Festzuhalten wäre noch, dass der Xserver immer sofort nach dem Nvidilogo beendet wird, wenn ich ihn aus der Konsole per startx starte, nur durch reboot komme ich wieder zu KDE.

Wenn ich ein mpeg Video versuche abzuspielen (mit vlc), stürzt der xserver auch ab.  :Evil or Very Mad: 

Nachtrag: Ist nicht immer reproduzierbar, jetzt sehe ich nur ein schwarzes Fenster, statt Bild.

Danke für eure Hilfe

Gruß

AROK

----------

## Louisdor

Hi!

Ich hab zwar nur die 7600GS, aber vielleicht hilft es ja ...

Anbei mal meine xorg.conf zum Vergleichen.

Hast Du noch irgendwas im kernel drin, mit AGP oder so? ...

Ciao,

aleX!

----------

## AROK

 *Quote:*   

> Hi!
> 
> Ich hab zwar nur die 7600GS, aber vielleicht hilft es ja ...
> 
> Anbei mal meine xorg.conf zum Vergleichen.
> ...

 

Hi,

danke!

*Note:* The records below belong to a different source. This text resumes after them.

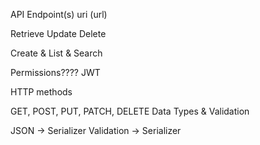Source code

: API Endpoint(s) uri (url)

Retrieve Update Delete

Create & List & Search

Permissions???? JWT

HTTP methods

GET, POST, PUT, PATCH, DELETE
Data Types & Validation

JSON -> Serializer
Validation -> Serializer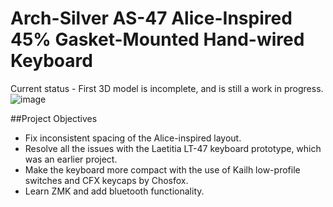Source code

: # Arch-Silver AS-47 Alice-Inspired 45% Gasket-Mounted Hand-wired Keyboard

Current status - First 3D model is incomplete, and is still a work in progress.
![image](https://github.com/neulwing/ArchSilver47/assets/44045041/ebbbc4a1-bffe-4c29-97a0-f57dbb877309)

##Project Objectives
- Fix inconsistent spacing of the Alice-inspired layout.
- Resolve all the issues with the Laetitia LT-47 keyboard prototype, which was an earlier project.
- Make the keyboard more compact with the use of Kailh low-profile switches and CFX keycaps by Chosfox.
- Learn ZMK and add bluetooth functionality.
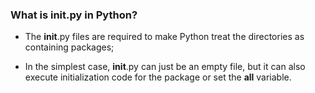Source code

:### What is __init__.py in Python?

- The __init__.py files are required to make Python treat the directories as containing packages; 

- In the simplest case, __init__.py can just be an empty file, but it can also execute initialization code for the package or set the __all__ variable.

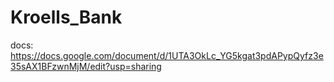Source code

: # Kroells_Bank
docs:
https://docs.google.com/document/d/1UTA3OkLc_YG5kgat3pdAPypQyfz3e35sAX1BFzwnMjM/edit?usp=sharing
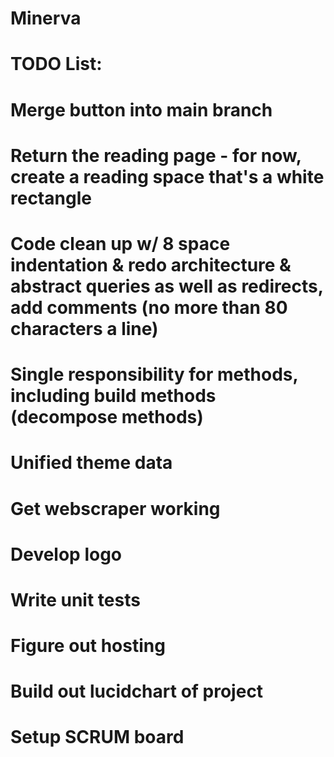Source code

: # Minerva
# TODO List:
# Merge button into main branch
# Return the reading page - for now, create a reading space that's a white rectangle
# Code clean up w/ 8 space indentation & redo architecture & abstract queries as well as redirects, add comments (no more than 80 characters a line)
# Single responsibility for methods, including build methods (decompose methods)
# Unified theme data
# Get webscraper working
# Develop logo
# Write unit tests
# Figure out hosting
# Build out lucidchart of project
# Setup SCRUM board

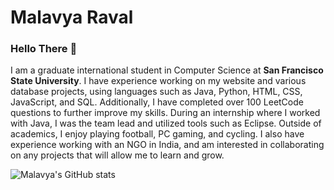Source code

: # Malavya Raval

### Hello There 👋
I am a graduate international student in Computer Science at <b>San Francisco State University</b>. I have experience working on my website and various database projects, using languages such as Java, Python, HTML, CSS, JavaScript, and SQL. Additionally, I have completed over 100 LeetCode questions to further improve my skills. During an internship where I worked with Java, I was the team lead and utilized tools such as Eclipse. Outside of academics, I enjoy playing football, PC gaming, and cycling. I also have experience working with an NGO in India, and am interested in collaborating on any projects that will allow me to learn and grow.

![Malavya's GitHub stats](https://github-readme-stats.vercel.app/api?username=MalavyaRaval&show_icons=true&theme=dark)

<!--


[![Top Languages](https://github-readme-stats.vercel.app/api/top-langs/?username=MalavyaRaval)](https://github.com/MalavyaRaval/github-readme-stats)

[![Malavya's wakatime stats](https://github-readme-stats.vercel.app/api/wakatime?username=MalavyaRaval)](https://github.com/MalavyaRaval/github-readme-stats)


-->



<!--
**MalavyaRaval/MalavyaRaval** is a ✨ _special_ ✨ repository because its `README.md` (this file) appears on your GitHub profile.

Here are some ideas to get you started:

- 🔭 I’m currently working on ...
- 🌱 I’m currently learning ...
- 👯 I’m looking to collaborate on ...
- 🤔 I’m looking for help with ...
- 💬 Ask me about ...
- 📫 How to reach me: ...
- 😄 Pronouns: ...
- ⚡ Fun fact: ...
-->
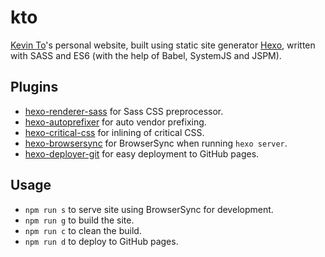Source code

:# kto
[Kevin To](http://kevinto.me)'s personal website, built using static site generator [Hexo](https://hexo.io/), written with SASS and ES6 (with the help of Babel, SystemJS and JSPM).

## Plugins
* [hexo-renderer-sass](https://github.com/knksmith57/hexo-renderer-sass) for Sass CSS preprocessor.
* [hexo-autoprefixer](https://github.com/hexojs/hexo-autoprefixer) for auto vendor prefixing.
* [hexo-critical-css](https://github.com/john-whitley/hexo-critical-css) for inlining of critical CSS.
* [hexo-browsersync](https://github.com/hexojs/hexo-browsersync) for BrowserSync when running `hexo server`.
* [hexo-deployer-git](https://github.com/hexojs/hexo-deployer-git) for easy deployment to GitHub pages.

## Usage
* `npm run s` to serve site using BrowserSync for development.
* `npm run g` to build the site.
* `npm run c` to clean the build.
* `npm run d` to deploy to GitHub pages.
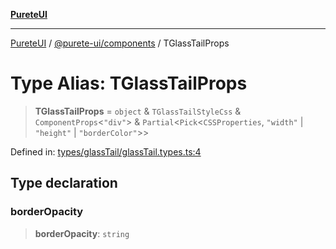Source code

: [**PureteUI**](../../../README.md)

***

[PureteUI](../../../packages.md) / [@purete-ui/components](../README.md) / TGlassTailProps

# Type Alias: TGlassTailProps

> **TGlassTailProps** = `object` & `TGlassTailStyleCss` & `ComponentProps`\<`"div"`\> & `Partial`\<`Pick`\<`CSSProperties`, `"width"` \| `"height"` \| `"borderColor"`\>\>

Defined in: [types/glassTail/glassTail.types.ts:4](https://github.com/zerok-cell/PureteUI/blob/main/libs/components/src/types/glassTail/glassTail.types.ts#L4)

## Type declaration

### borderOpacity

> **borderOpacity**: `string`
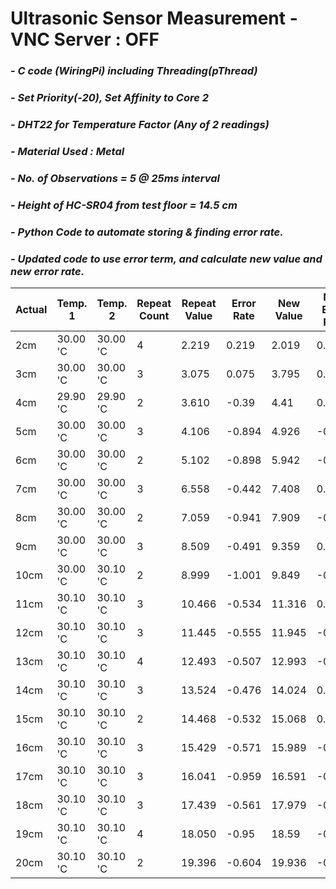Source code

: # **Ultrasonic Sensor Measurement - VNC Server : OFF**
### *- C code (WiringPi) including Threading(pThread)*
### *- Set Priority(-20), Set Affinity to Core 2*
### *- DHT22 for Temperature Factor (Any of 2 readings)*
### *- Material Used : Metal*
### *- No. of Observations = 5 @ 25ms interval*
### *- Height of HC-SR04 from test floor = 14.5 cm*
### *- Python Code to automate storing & finding error rate.*
### *- Updated code to use error term, and calculate new value and new error rate.*

Actual | Temp. 1 | Temp. 2 | Repeat Count | Repeat Value | Error Rate | New Value | New Error Rate
---- | ---- | ---- | ---- | ---- | ---- | ---- | ----
 2cm | 30.00 'C | 30.00 'C | 4 | 2.219 | 0.219 | 2.019 | 0.019 
 3cm | 30.00 'C | 30.00 'C | 3 | 3.075 | 0.075 | 3.795 | 0.795 
 4cm | 29.90 'C | 29.90 'C | 2 | 3.610 | -0.39 | 4.41 | 0.41 
 5cm | 30.00 'C | 30.00 'C | 3 | 4.106 | -0.894 | 4.926 | -0.074 
 6cm | 30.00 'C | 30.00 'C | 2 | 5.102 | -0.898 | 5.942 | -0.058 
 7cm | 30.00 'C | 30.00 'C | 3 | 6.558 | -0.442 | 7.408 | 0.408 
 8cm | 30.00 'C | 30.00 'C | 2 | 7.059 | -0.941 | 7.909 | -0.091 
 9cm | 30.00 'C | 30.00 'C | 3 | 8.509 | -0.491 | 9.359 | 0.359 
 10cm | 30.00 'C | 30.10 'C | 2 | 8.999 | -1.001 | 9.849 | -0.151 
 11cm | 30.10 'C | 30.10 'C | 3 | 10.466 | -0.534 | 11.316 | 0.316 
 12cm | 30.10 'C | 30.10 'C | 3 | 11.445 | -0.555 | 11.945 | -0.055 
 13cm | 30.10 'C | 30.10 'C | 4 | 12.493 | -0.507 | 12.993 | -0.007 
 14cm | 30.10 'C | 30.10 'C | 3 | 13.524 | -0.476 | 14.024 | 0.024 
 15cm | 30.10 'C | 30.10 'C | 2 | 14.468 | -0.532 | 15.068 | 0.068 
 16cm | 30.10 'C | 30.10 'C | 3 | 15.429 | -0.571 | 15.989 | -0.011 
 17cm | 30.10 'C | 30.10 'C | 3 | 16.041 | -0.959 | 16.591 | -0.409 
 18cm | 30.10 'C | 30.10 'C | 3 | 17.439 | -0.561 | 17.979 | -0.021 
 19cm | 30.10 'C | 30.10 'C | 4 | 18.050 | -0.95 | 18.59 | -0.41 
 20cm | 30.10 'C | 30.10 'C | 2 | 19.396 | -0.604 | 19.936 | -0.064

Werde ich morgen mal testen mit deiner config. 

habe drin via-agp (wegen via-chipsatz) und agpgart. 

Gruß

AROK

----------

## Louisdor

[quote="AROK"] *Quote:*   

> habe drin via-agp (wegen via-chipsatz) und agpgart.

 Nimm mal den agpgart raus ...

Ciao,

aleX!

----------

## AROK

Hallo,

Danke Louisdor, habe meine xorg.conf neu erstellt und jetzt läuft es. 

Endlich läuft auch Googleearth länger als 10 Minuten   :Cool:   Hat sich der Kauf der Nvidia-Karte schon gelohnt! 

[Offtopic]

Wobei ich gestern gelesen habe, dass AMD nun für die ATI-Karten auch mal gescheite Linux Treiber veröffentlichen will. 

Henri Richard von AMD hat gesagt er sehe AMD als Partner der Open-Source-Community in der Pflicht das zu tun.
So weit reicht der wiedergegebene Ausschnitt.